═══ DOCUMENT PASSAGE
The Pac-12’s ranked teams have each got off to strong starts in the first few days of NCAA college basketball season.
No. 2 Stanford, No. 7 Arizona, No. 9 UCLA, No. 10 Oregon and No. 18 Oregon State all won comfortably in their debuts over four days, showcasing depth, versatility and perseverance.
On opening day Wednesday, the Cardinal ran past Cal Poly, 108-40. Junior Lexie Hull lead five Stanford players in double figures, with 19 points. Freshman Cameron Brink scored 17 and sophomore Haley Jones, whose year was cut short in January by an injury, returned to score 16 points and grab 11 rebounds. It was an impressive display by a team that features four sophomores and three freshmen.
“It was really fun to see everybody out there,” Cardinal coach Tara VanDerveer said. “I’m just so thankful we can play.”
The Bruins were also supposed to open the season that day, but had to postpone the match up when opponent Fullerton’s COVID tests weren’t returned on time. The two teams faced off Friday, and UCLA easily handled the Titans, 98-49. Sophomore guard Charisma Osborne lead four of her teammates in double figures with a career-high 31 points for the win. Michaela Onyenwere added 22.
With only eight players, the Bruins know they have to be both focused and versatile. Osborne, who made the conference all-freshman team last season, said she is trying to step up her contributions.
══════
═══ RECORD EXCERPTS
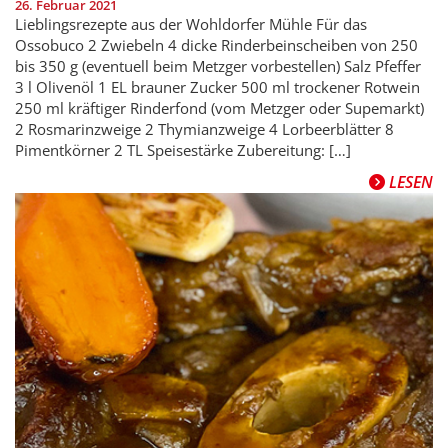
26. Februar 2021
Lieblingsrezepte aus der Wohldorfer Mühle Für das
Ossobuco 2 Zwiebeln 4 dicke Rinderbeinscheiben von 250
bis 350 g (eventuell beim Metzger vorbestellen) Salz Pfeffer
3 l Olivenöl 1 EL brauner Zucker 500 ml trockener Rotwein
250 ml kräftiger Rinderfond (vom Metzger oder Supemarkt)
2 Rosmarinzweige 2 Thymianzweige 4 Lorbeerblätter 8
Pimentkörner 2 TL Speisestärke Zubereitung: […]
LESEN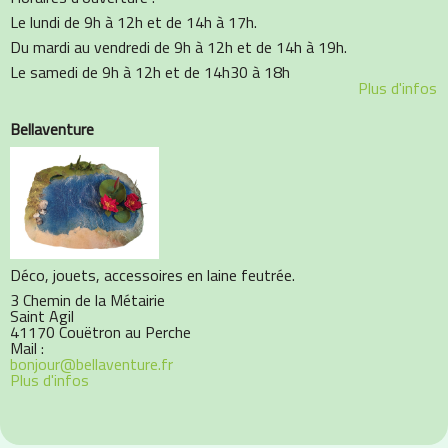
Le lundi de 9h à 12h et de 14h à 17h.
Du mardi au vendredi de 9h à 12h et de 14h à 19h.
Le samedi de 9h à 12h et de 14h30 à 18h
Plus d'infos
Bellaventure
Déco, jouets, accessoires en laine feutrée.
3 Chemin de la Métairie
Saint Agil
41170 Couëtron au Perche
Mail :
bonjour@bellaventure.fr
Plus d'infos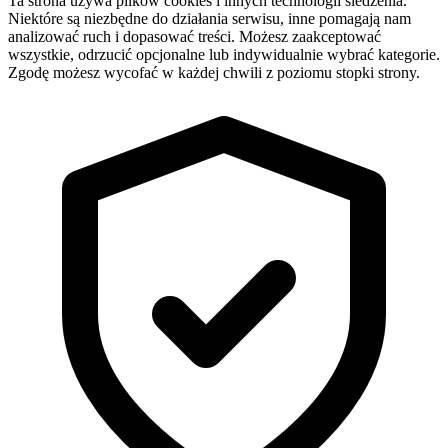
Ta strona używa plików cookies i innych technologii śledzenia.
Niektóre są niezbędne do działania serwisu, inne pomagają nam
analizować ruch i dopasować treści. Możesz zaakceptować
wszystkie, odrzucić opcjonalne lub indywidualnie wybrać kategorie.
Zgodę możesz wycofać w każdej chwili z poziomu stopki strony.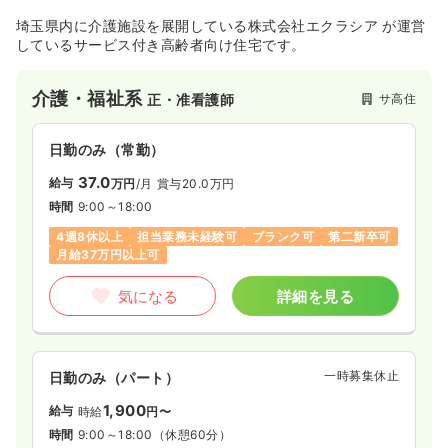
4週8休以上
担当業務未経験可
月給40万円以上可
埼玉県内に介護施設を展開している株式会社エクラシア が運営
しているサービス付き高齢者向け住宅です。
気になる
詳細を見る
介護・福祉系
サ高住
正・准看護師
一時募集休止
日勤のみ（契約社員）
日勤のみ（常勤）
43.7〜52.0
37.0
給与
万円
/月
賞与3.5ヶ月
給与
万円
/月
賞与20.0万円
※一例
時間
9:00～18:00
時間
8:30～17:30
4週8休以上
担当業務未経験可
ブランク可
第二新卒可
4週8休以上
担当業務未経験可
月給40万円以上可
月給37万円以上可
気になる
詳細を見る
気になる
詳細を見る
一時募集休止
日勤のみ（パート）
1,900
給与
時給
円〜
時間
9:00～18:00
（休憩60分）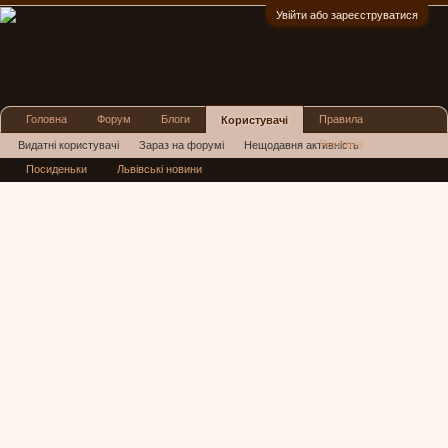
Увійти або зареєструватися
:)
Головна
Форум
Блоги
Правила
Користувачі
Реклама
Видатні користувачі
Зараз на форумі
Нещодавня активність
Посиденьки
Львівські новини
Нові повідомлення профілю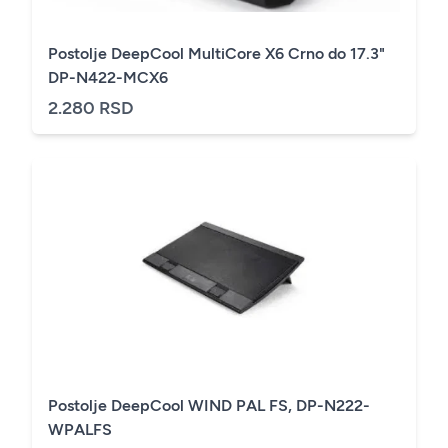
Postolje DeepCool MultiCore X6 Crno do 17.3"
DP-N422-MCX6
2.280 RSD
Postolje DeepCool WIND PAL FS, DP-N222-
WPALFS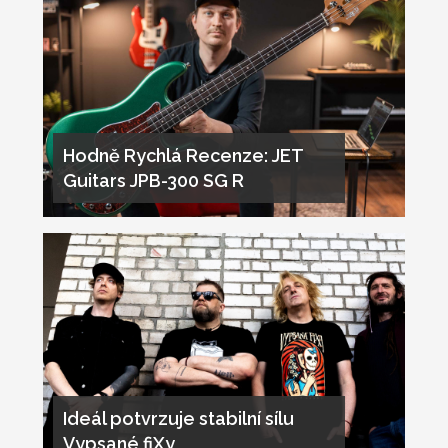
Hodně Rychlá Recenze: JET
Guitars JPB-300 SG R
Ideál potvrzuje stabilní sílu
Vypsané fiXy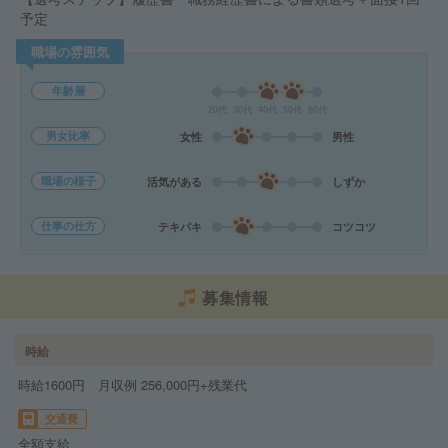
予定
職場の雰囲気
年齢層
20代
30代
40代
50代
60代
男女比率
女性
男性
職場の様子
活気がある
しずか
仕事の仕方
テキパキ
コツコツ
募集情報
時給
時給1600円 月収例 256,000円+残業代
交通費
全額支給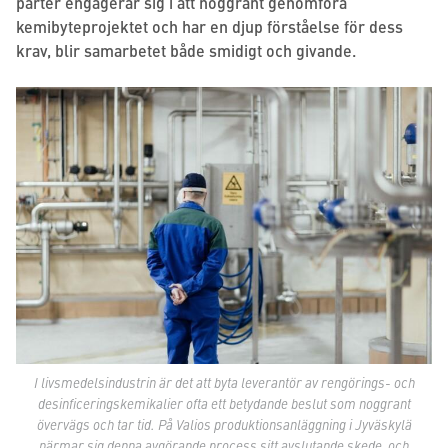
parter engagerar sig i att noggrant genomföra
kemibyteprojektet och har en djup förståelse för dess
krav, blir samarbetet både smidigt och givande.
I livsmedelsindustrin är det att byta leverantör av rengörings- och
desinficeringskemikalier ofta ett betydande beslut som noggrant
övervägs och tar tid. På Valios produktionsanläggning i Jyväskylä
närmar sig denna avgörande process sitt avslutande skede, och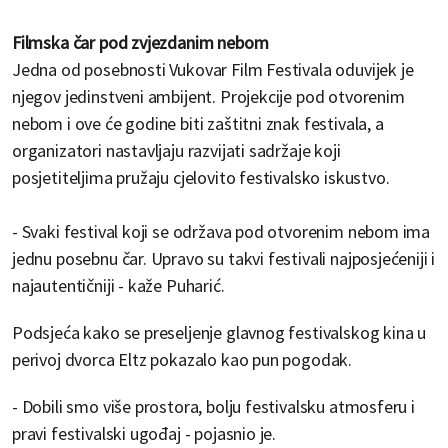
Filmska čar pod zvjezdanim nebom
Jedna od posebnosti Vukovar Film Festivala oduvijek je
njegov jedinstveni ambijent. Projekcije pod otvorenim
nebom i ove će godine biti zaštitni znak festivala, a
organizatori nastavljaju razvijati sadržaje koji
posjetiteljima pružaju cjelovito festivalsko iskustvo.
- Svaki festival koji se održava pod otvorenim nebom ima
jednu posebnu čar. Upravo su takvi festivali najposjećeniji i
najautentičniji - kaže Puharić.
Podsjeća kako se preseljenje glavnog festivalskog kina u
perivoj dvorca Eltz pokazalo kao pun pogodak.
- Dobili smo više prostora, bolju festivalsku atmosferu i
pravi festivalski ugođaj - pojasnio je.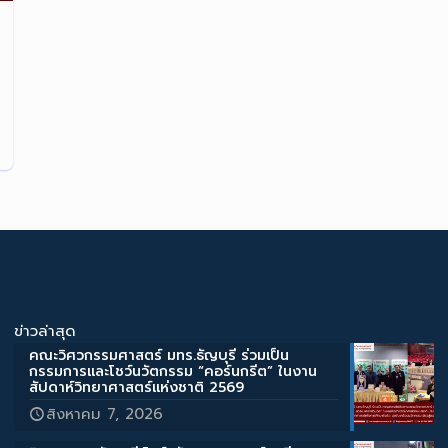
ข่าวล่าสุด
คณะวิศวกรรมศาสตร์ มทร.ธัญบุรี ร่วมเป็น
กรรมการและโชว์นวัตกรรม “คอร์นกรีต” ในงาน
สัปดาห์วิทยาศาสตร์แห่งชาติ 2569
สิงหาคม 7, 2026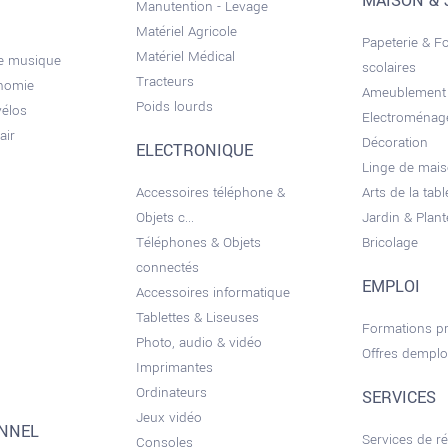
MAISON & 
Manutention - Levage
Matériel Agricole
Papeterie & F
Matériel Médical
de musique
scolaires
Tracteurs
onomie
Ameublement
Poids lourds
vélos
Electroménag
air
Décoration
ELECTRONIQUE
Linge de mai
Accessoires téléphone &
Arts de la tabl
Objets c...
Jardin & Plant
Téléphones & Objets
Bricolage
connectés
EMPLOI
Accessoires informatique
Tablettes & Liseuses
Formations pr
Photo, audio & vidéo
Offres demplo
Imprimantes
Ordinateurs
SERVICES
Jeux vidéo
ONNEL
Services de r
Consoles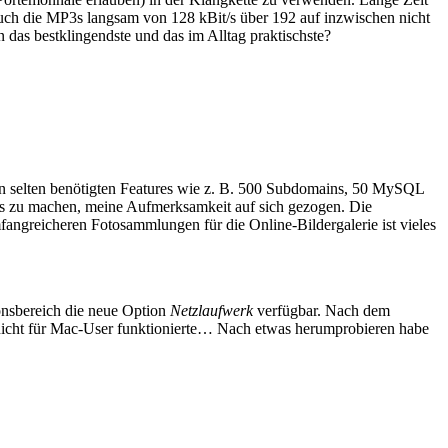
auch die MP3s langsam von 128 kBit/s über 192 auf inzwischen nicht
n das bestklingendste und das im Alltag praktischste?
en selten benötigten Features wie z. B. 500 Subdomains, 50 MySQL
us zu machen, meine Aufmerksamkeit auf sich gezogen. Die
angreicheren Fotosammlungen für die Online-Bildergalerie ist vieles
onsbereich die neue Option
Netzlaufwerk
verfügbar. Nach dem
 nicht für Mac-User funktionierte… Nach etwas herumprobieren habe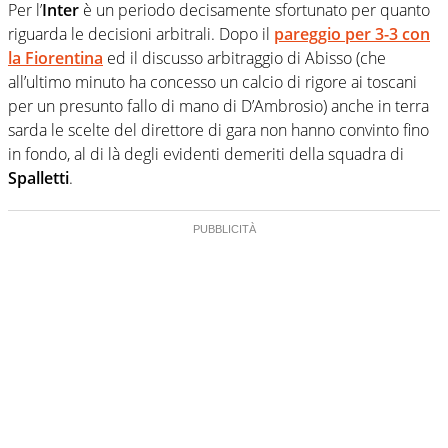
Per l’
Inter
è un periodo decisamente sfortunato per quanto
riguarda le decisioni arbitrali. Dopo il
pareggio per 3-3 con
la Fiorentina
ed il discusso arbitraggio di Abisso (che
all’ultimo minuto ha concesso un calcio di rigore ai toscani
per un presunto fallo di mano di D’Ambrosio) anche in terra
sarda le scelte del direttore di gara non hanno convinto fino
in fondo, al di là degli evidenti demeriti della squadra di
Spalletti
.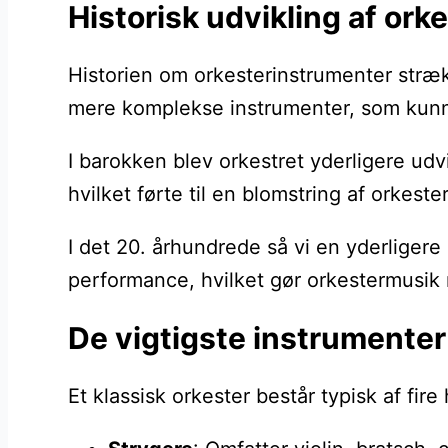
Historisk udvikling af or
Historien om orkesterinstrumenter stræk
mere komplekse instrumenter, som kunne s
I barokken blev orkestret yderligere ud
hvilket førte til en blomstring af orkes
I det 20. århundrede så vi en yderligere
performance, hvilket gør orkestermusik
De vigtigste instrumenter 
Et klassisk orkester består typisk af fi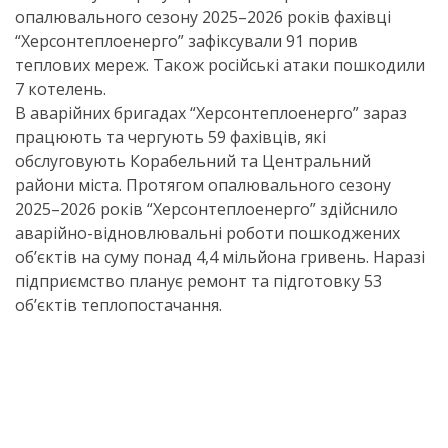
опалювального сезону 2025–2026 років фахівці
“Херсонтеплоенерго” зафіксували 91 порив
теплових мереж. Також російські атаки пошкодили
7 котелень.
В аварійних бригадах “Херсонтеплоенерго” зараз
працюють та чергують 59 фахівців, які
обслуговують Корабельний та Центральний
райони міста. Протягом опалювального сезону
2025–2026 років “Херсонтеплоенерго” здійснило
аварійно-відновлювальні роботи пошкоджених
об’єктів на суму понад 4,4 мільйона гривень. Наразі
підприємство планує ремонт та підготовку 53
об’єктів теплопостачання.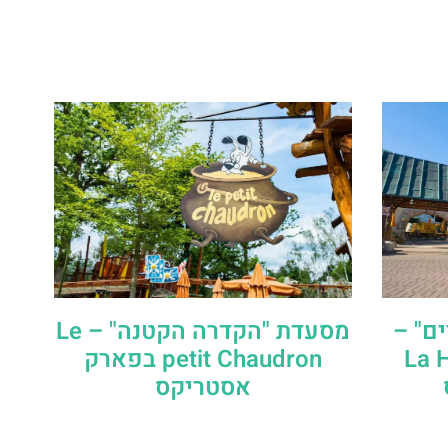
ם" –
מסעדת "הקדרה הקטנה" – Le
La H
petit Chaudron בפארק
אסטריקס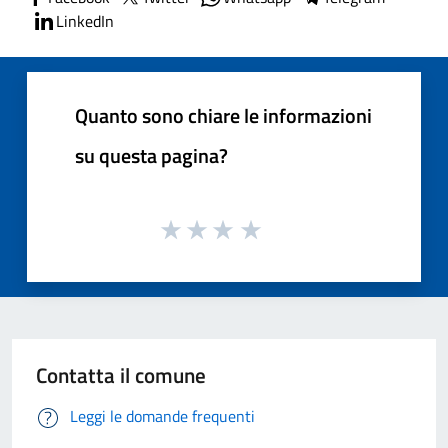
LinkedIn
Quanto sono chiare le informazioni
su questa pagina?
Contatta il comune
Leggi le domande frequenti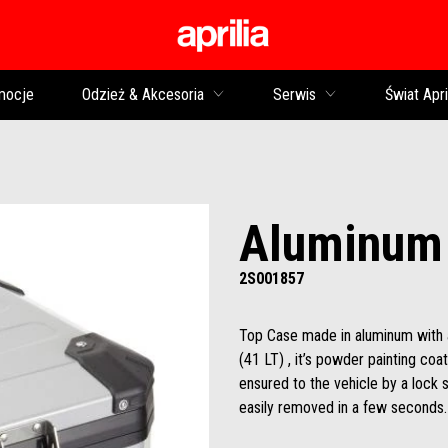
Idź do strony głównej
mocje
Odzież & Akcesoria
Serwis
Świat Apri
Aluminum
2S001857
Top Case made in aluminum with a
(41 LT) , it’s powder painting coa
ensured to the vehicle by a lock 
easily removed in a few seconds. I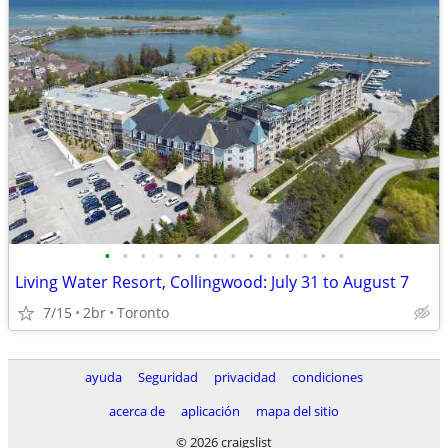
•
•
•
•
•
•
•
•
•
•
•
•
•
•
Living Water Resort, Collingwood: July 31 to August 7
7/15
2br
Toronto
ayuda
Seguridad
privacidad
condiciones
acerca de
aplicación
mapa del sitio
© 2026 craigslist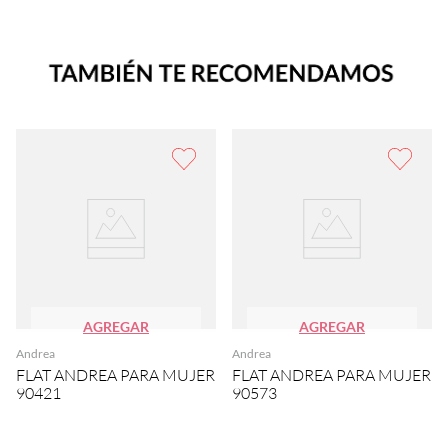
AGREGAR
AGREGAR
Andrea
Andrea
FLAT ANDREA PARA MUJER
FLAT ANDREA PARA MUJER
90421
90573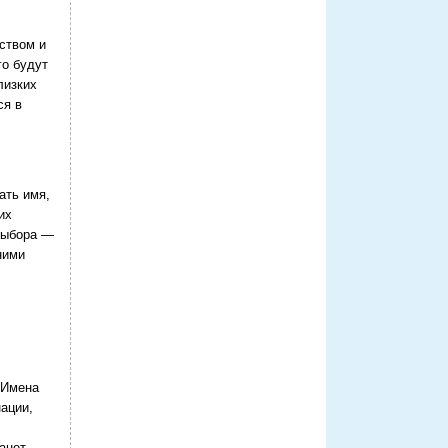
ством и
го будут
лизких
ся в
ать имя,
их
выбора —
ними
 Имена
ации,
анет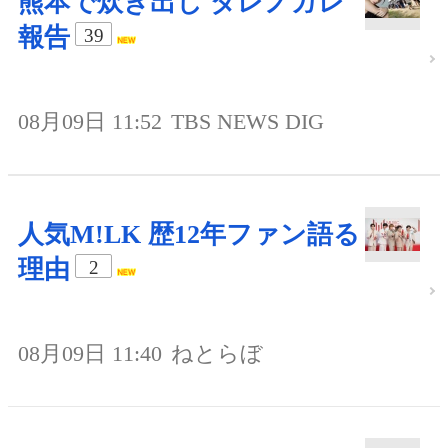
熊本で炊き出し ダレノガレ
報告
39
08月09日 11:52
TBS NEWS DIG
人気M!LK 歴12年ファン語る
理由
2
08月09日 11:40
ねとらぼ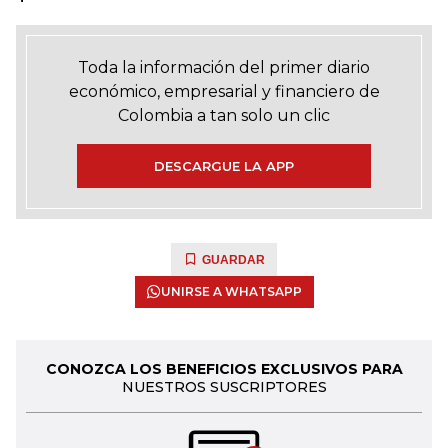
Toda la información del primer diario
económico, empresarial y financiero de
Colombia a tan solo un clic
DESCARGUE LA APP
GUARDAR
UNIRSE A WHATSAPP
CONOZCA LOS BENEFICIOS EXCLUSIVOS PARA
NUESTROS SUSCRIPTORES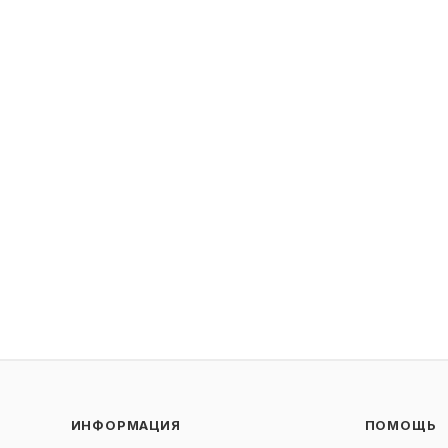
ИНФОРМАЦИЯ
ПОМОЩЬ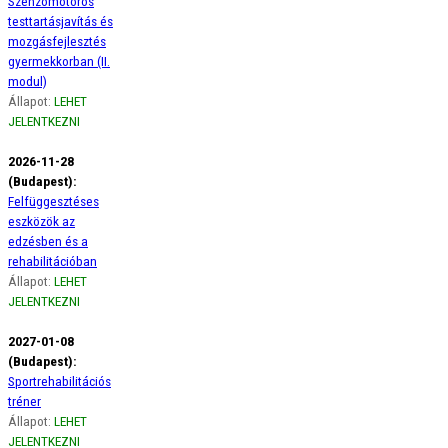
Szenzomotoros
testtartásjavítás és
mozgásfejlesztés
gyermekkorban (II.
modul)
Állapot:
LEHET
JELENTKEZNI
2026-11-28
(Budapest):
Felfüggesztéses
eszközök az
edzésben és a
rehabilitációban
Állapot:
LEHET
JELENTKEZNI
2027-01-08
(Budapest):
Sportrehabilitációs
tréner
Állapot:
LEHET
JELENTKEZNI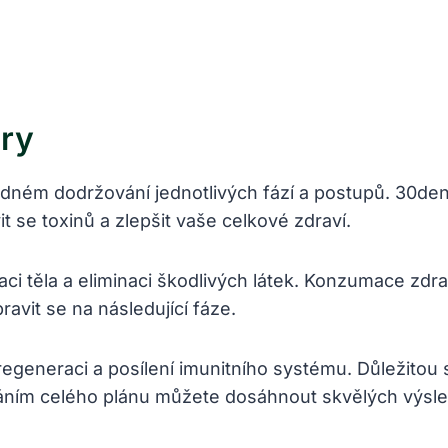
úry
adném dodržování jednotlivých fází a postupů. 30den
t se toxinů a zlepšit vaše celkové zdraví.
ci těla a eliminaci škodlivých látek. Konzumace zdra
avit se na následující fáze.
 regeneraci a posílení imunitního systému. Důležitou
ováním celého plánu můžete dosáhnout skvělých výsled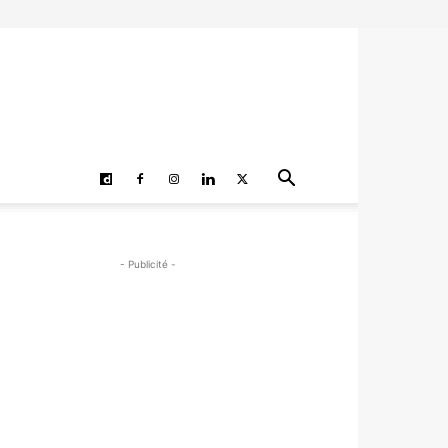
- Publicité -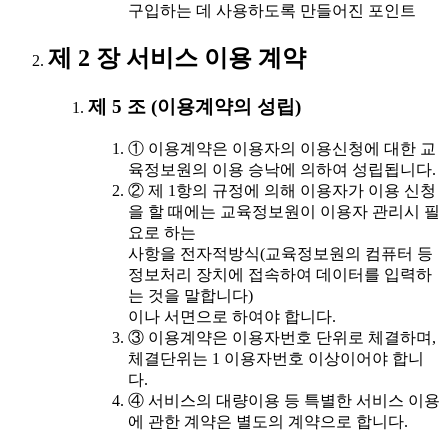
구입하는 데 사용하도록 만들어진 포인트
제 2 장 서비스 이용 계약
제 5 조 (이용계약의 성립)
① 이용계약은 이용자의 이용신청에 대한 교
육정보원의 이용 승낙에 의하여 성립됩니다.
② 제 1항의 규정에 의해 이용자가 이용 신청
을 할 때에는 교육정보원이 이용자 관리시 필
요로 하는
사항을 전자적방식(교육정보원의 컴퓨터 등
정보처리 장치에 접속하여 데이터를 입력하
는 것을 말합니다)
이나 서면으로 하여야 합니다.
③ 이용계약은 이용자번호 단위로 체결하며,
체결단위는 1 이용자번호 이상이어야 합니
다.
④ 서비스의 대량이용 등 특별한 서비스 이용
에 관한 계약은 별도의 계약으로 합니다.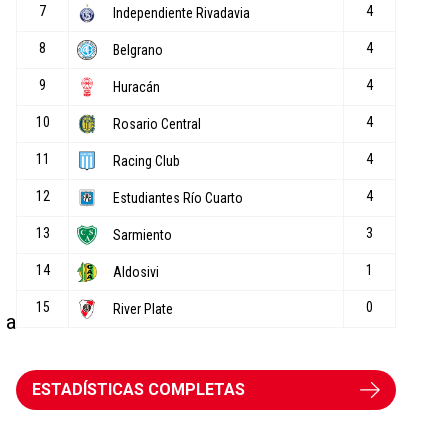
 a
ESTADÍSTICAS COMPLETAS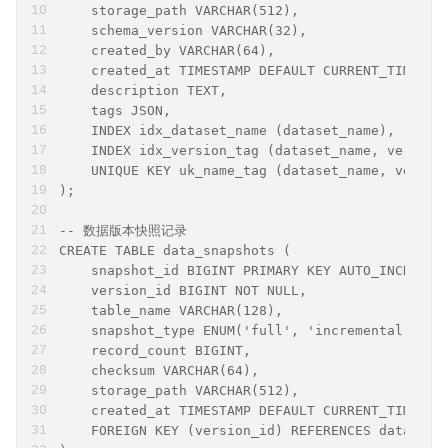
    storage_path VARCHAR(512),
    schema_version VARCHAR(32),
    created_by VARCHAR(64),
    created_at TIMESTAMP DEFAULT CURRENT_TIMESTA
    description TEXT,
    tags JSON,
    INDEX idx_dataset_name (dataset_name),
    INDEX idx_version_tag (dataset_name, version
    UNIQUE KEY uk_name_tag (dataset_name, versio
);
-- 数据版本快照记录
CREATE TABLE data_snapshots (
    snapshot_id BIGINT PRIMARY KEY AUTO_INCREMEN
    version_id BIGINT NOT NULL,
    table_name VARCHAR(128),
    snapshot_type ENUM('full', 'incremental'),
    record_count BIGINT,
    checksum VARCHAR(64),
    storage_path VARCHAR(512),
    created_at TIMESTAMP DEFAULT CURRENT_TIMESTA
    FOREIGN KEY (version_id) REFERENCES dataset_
══════
#### PROBLEM:
Rewrite the part of the Pac-12 basketball article that opens with "The Bruins were" and closes with "Onyenwere added 22.", swapping "Friday" for "Saturday". Work only from the Pac-12 basketball article.

#### SOLUTION FOR THIS EXERCISE:
The Bruins were also supposed to open the season that day, but had to postpone the match up when opponent Fullerton’s COVID tests weren’t returned on time. The two teams faced off Saturday, and UCLA easily handled the Titans, 98-49. Sophomore guard Charisma Osborne lead four of her teammates in double figures with a career-high 31 points for the win. Michaela Onyenwere added 22.